◆ Goal ◆
Report how many lines in the material below contain the word "colon", and reply with that number alone.

★ ★ ★ ★ ★ ★ ★

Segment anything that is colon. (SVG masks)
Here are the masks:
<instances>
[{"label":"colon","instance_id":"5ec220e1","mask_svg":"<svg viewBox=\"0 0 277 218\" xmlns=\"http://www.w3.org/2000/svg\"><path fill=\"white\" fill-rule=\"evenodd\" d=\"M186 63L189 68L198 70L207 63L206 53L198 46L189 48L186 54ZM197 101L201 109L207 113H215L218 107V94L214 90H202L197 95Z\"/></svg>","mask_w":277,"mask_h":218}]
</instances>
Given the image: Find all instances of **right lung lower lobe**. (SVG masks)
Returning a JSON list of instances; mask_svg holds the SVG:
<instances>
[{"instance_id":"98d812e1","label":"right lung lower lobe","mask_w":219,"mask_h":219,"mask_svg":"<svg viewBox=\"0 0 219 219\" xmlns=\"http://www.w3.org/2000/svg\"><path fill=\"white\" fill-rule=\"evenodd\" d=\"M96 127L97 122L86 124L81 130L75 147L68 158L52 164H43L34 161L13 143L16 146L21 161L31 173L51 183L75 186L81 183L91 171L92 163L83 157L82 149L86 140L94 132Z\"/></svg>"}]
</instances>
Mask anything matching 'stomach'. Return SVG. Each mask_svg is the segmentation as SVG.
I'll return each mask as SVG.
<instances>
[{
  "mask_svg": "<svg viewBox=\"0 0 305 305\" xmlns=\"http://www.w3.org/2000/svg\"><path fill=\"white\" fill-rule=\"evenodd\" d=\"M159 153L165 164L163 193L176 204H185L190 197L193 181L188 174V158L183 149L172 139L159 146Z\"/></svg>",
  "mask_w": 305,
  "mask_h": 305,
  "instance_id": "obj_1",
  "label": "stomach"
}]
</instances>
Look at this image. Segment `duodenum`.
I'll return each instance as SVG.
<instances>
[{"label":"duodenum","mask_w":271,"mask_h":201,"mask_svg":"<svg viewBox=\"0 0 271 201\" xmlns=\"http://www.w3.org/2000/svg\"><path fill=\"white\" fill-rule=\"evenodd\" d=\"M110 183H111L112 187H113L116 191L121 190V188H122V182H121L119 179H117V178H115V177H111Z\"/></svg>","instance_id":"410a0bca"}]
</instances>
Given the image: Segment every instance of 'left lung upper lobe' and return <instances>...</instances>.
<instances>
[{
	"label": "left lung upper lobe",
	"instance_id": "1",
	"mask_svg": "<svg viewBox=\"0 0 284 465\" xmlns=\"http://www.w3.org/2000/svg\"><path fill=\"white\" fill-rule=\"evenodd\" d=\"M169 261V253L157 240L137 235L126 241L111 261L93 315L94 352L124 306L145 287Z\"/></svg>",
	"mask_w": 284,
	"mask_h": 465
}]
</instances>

★ ★ ★ ★ ★ ★ ★

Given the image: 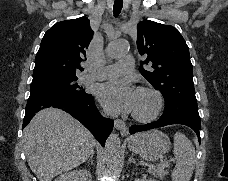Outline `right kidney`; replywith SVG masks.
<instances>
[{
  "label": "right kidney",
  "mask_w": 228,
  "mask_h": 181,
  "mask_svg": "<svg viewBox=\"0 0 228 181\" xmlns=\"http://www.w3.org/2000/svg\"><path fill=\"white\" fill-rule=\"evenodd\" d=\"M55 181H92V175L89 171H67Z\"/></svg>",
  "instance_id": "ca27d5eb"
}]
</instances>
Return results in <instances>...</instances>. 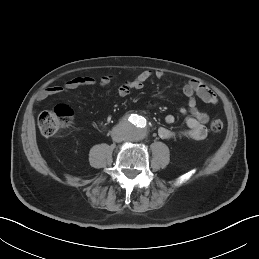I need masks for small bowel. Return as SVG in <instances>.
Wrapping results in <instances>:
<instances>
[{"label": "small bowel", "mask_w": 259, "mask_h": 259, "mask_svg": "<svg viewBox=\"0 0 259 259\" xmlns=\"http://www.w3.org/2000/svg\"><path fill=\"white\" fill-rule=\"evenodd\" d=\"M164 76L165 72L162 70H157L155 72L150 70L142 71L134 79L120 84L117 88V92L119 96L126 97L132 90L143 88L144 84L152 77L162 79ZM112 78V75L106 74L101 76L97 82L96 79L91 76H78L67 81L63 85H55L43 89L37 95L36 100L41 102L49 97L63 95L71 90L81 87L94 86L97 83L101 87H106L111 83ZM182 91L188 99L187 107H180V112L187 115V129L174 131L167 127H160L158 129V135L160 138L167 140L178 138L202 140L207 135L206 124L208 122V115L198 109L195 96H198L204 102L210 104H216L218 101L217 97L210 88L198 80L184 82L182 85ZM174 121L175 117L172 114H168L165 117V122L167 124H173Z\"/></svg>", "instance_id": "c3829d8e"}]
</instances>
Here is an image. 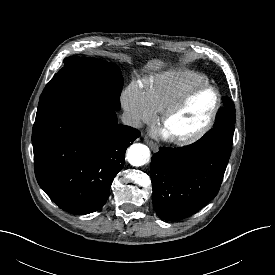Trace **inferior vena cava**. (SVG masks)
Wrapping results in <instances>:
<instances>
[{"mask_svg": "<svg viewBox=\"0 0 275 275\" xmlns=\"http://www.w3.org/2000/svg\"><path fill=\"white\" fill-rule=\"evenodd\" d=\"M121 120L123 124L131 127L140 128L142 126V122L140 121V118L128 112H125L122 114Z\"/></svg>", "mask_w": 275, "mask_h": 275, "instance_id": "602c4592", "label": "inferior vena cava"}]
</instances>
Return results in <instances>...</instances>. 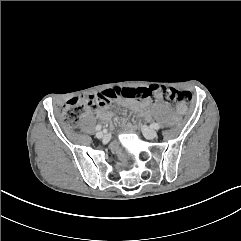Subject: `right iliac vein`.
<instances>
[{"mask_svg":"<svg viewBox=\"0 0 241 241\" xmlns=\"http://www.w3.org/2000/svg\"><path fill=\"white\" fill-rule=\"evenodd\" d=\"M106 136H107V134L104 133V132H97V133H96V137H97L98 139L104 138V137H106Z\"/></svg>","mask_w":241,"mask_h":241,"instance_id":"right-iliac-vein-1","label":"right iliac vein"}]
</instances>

★ ★ ★ ★ ★ ★ ★

◆ Answer for the task ◆
2